Magazine Journal intime

L'adresse - page 23.

Publié le 21 novembre 2010 par Douce58
        Après la force, c'était l'adresse qui venait dans la hiérarchie de nos primitives valeurs.  Là encore, je pouvais m'enorgueillir d'autres hauts faits patriarcaux:  au tir à la carabine forain, mon père massacrait allègrement les tuyaux de pipes, pouvait couper en deux un carton présenté sur la tranche;  mon grand-père François, bon fusil, rapportait dans sa gibecière lapins de garenne, perdreaux, grives et ortolans ( parfois, c'étaient des figues ou des raisins qu'il rapportait, en guise de gibier, de la chasse, car il aimait grappiller dans la campagne et avait pour principe de ne jamais rentrer la gibecière vide).

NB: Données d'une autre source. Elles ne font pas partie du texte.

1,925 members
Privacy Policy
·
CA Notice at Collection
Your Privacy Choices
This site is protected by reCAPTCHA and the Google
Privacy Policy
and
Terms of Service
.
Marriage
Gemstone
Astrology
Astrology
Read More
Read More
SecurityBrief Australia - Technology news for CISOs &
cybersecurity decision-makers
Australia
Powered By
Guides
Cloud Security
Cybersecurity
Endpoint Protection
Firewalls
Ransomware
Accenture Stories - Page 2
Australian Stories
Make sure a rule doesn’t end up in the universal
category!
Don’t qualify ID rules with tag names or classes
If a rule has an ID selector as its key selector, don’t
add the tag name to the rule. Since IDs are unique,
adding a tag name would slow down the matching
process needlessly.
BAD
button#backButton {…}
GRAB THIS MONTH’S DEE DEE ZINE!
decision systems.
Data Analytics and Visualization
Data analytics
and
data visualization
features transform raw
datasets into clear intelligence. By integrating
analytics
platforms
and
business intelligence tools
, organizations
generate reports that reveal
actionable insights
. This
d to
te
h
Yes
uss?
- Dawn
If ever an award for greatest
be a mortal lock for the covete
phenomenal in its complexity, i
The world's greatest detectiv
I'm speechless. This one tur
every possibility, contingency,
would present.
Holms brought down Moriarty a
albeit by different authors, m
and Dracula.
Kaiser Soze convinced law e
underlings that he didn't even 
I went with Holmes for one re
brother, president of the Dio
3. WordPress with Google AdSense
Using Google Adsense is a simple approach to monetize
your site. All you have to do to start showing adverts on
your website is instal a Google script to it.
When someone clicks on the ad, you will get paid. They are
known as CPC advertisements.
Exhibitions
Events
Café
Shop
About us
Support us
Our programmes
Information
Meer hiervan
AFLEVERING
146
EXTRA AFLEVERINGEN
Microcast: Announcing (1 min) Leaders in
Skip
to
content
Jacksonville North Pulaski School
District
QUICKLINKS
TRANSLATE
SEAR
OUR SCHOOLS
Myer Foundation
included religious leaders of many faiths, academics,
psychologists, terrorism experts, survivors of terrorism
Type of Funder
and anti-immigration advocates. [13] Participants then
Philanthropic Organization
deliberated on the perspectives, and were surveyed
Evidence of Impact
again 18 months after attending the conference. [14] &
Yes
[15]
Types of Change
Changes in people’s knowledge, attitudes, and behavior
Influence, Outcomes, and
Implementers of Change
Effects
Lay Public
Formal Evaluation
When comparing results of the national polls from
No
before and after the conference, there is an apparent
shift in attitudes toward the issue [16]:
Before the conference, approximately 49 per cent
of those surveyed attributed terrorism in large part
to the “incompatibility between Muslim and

        A la saison des abricots, la cour de récréation de l'école Pasteur se changeait en lice de tournoi pour le jeu de pinyols.  Les mises et les enjeux étaient des noyaux d'abricots.  Il s'agissait de lancer, d'une distance de trois mètres environ,  son noyau à travers les trous d'un passe-boules.  Plus le trou était petit, plus le gain, en cas de réussite, était élevé.  On pouvait gagner ainsi cinq, dix, vingt, cinquante noyaux selon le trou visé.  Evidemment, les projectiles qui manquaient leur cible restaient acquis au propriétaire du passe-boules.  Il y avait des passe-boules rudimentaires, de pauvres morceaux de carton jaunâtre percés à la va-vite de quelques trous aux bords irréguliers.  Il y en avait de somptueux, ornés de beaux dessins coloriés, orgueil de leurs propriétaires.  Dans le temps d'une récréation, on voyait des fortunes de pinyols se faire et se défaire.  Quasiment chaque écolier arrivait le matin avec son sac en étoffe rempli de noyaux.  Quand il sortait de l'école, le soir, son sac ventru pendait, attaché par un lacet à la poignée de son cartable, tel un trophée.  Mais, si le sac était plat, c'est au fond du cartable qu'il le cachait piteusement.